Social media platforms such as Facebook and Twitter have become central to the way many of us keep in touch, organize events, and generally communicate. Nothing reflects this more clearly than the way law enforcement agencies are struggling to evolve with these platforms; social media is now simultaneously seen as a danger, a tool, and a right.
The London Riots:
The Riots are an appropriate illustration of how social media can be used for nefarious purposes, and how the government can respond to this misuse in one of two ways. Access to the networks can be denied, or tracked. If criminals are able to use these tools to incite violence and larceny, law enforcement can use the same tools to track these criminals and predict their next moves.
The question becomes: if you are aware that a group of people are using the tool to orchestrate mass chaos and unrest, should you prepare yourself for these events, and track them to the best of your ability- or should you simply remove the tool?
When the U.K. discussed doing this, citizens were outraged. David Cameron stated, “Free flow of information can be used for good. But it can also be used for ill.” He continued, “[it could] be right to stop people communicating via these websites and services when we know they are plotting violence, disorder and criminality.” Does the government have the right to do this? To censor the populace, to take away their means to communicate and therefore violate their rights, would seem the actions of a totalitarian regime. To put the icing on the Prime Minister’s PR nightmare, China applauded this strategy of measured censorship. As one journalist bluntly wrote, “You know your Censorship plans are too strict when China praises you for it.”

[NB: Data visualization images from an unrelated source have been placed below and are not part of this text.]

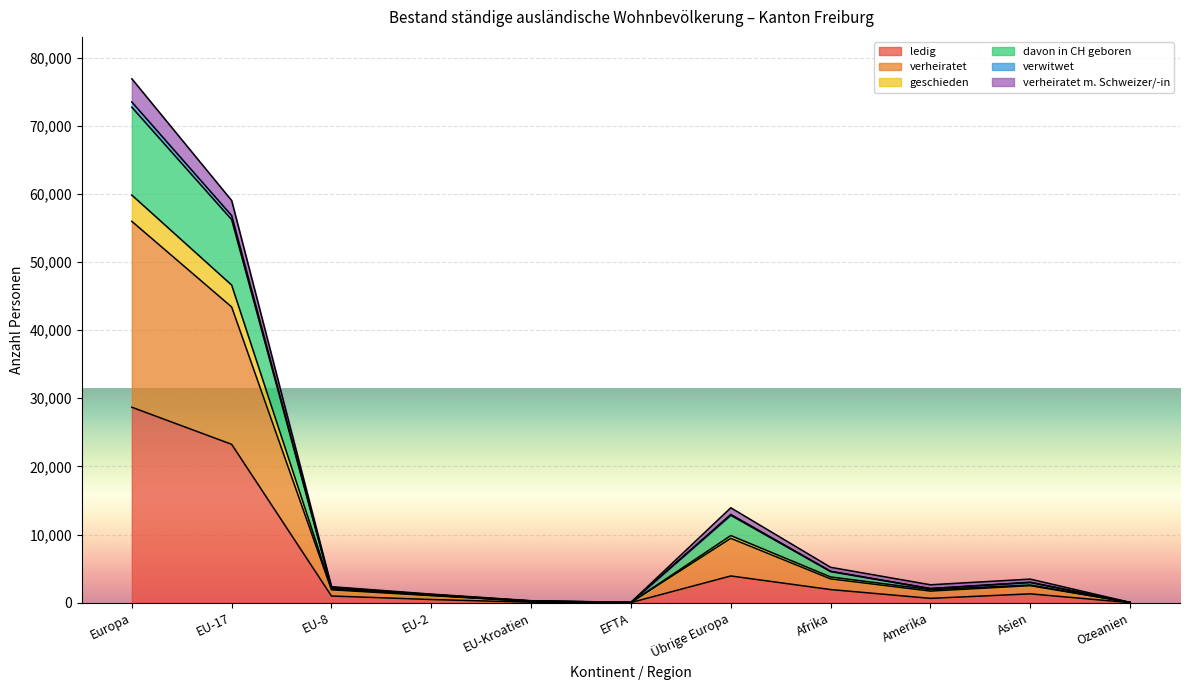

Which category has the highest value in the ledig series?

Europa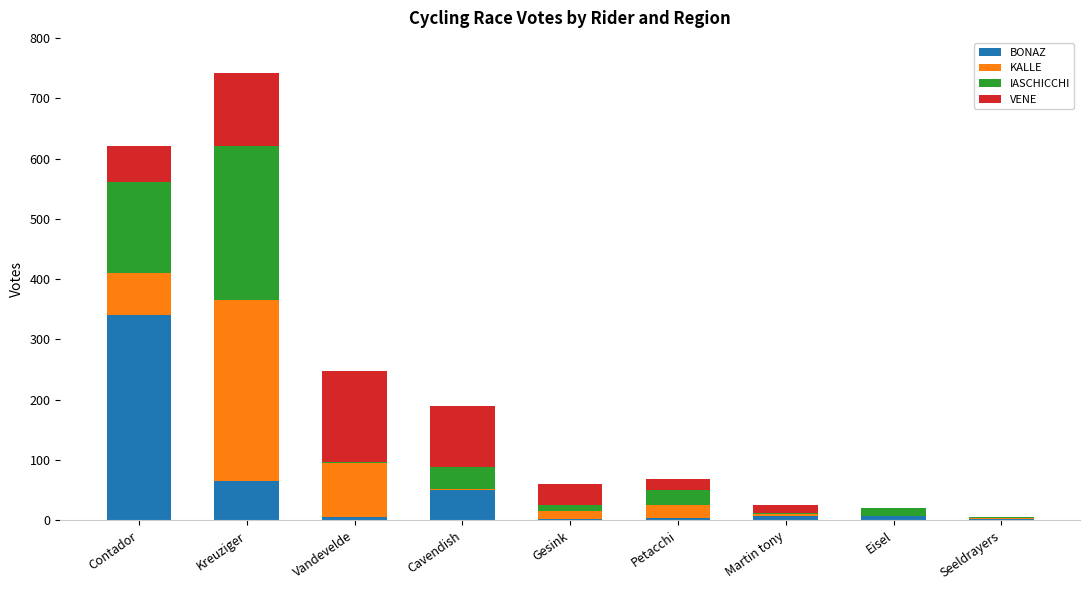

What are all the series names shown in the legend?

BONAZ, KALLE, IASCHICCHI, VENE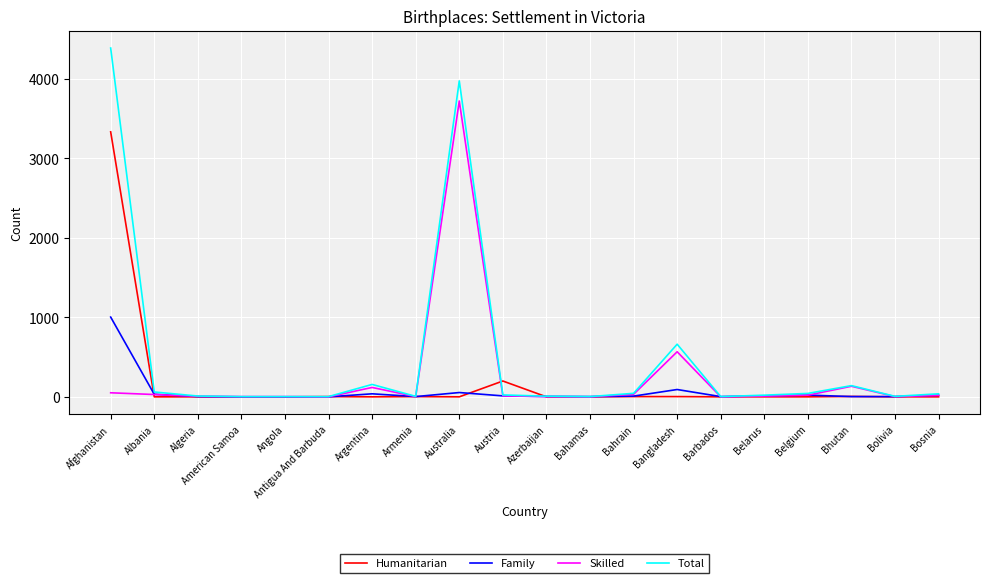

What are all the series names shown in the legend?

Humanitarian, Family, Skilled, Total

Meanwhile, U.K. Police cooperated with citizens, using social media to find, identify, and humiliate looters. Several young participants in the riots, or those planning similar events, have already been convicted of crimes. Two men were sentenced to four years in prison for attempting to use Facebook to foment disorder during the riots.

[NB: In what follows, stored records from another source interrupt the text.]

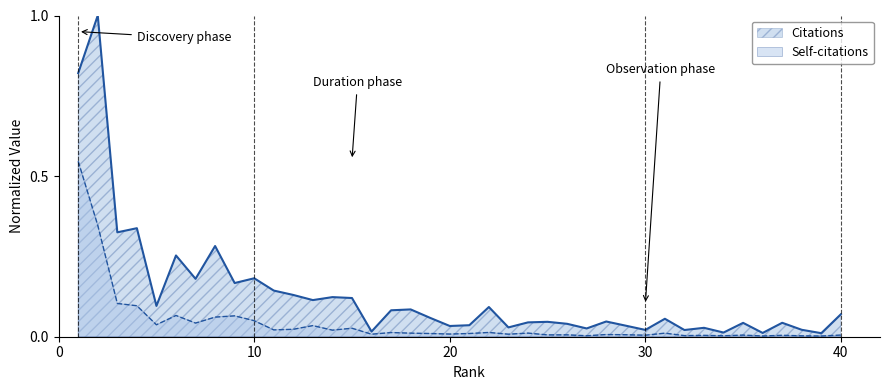

Where is the first local maximum for Citations?

2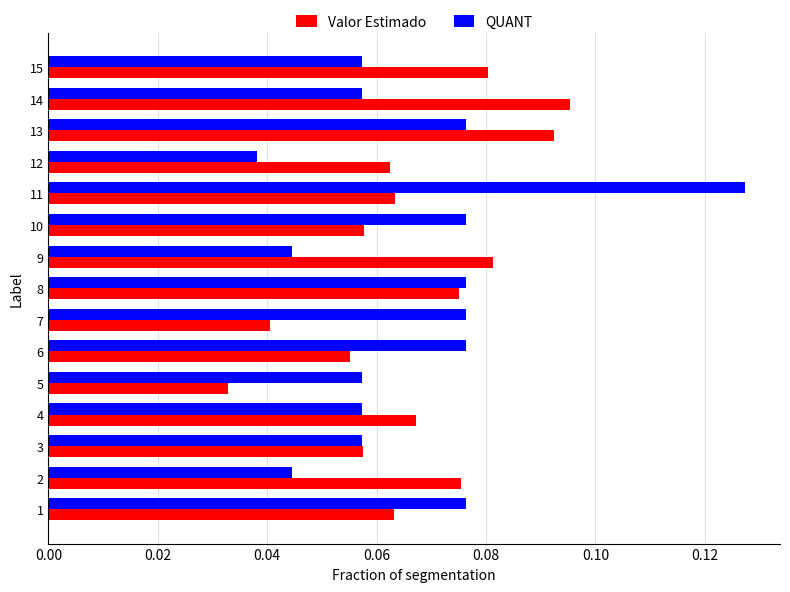

Count the Valor Estimado values in the range 0 to 1.

15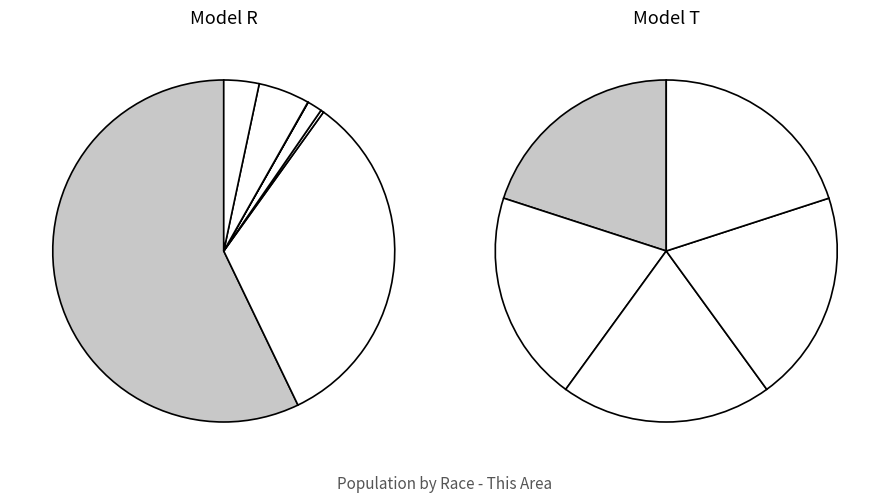

Count the number of slices in the pie.

7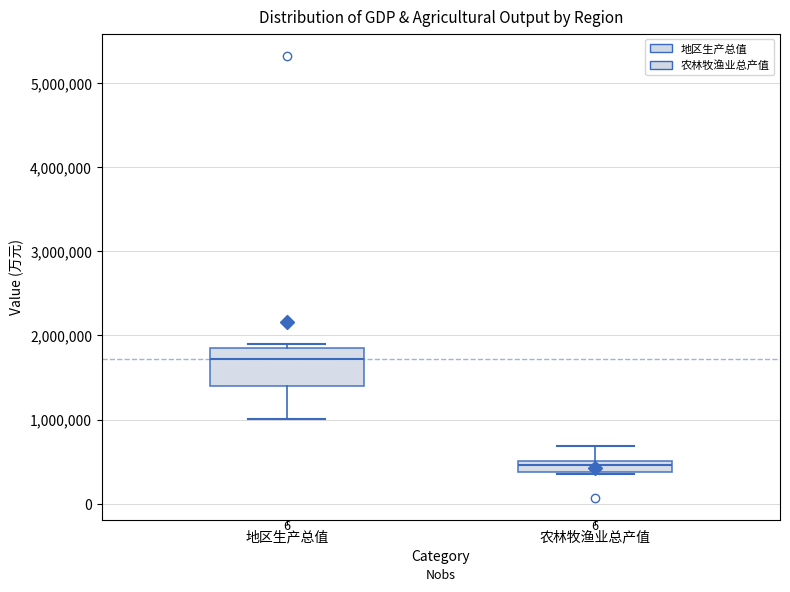

Which box has the lowest median line?

农林牧渔业总产值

“The sentences passed down today recognize how technology can be abused to incite criminal activity, and send a strong message to potential troublemakers about the extent to which ordinary people value safety and order in their lives and their communities,” Assistant Chief Constable Phil Thompson warned. “Anyone who seeks to undermine that will face the full force of the law” (Block Quote courtesy of Mashable).
*Update: Later in the month the U.K. government publicly stated that it was no longer considering cutting off access to networking platforms during emergencies.
Luckily, since Americans consider free speech an integral part of our country’s belief system, such a thing would never happen here… right? Wrong. Last week BART (Bay Area Rapid Transit) in San Francisco, turned off all cell service in its stations for three hours. Commuters were unable to text, contact friends, or even call 911.
Why did they do this? On July 11 a protest against a BART police shooting of a homeless man turned violent. So, when BART expected another such gathering several weeks later, it feared similar chaos- and responded by turning off all phone service. Activists, never materialized, but the actions of the agency were met with strong opposition from the public and an FCC investigation. When yet another protest occurred several days ago, BART simply rode it out, rather than provoking public wrath again.
The New York Police Department has established a new unit to track criminal activity on social media sites. According to the New York Daily News, criminals often plan, then brag about, crimes on sites like Facebook and Twitter. The NYPD has noted this and built a team in response. Based upon this news, Engadget decided to create the most natural looking photoshop ever.
As the role of social media grows and evolves, so will police methods to monitor and control this role. What do you think, is our ability to communicate on social platforms and through cell phones a privilege, or a right? How will law enforcement work with and against these platforms?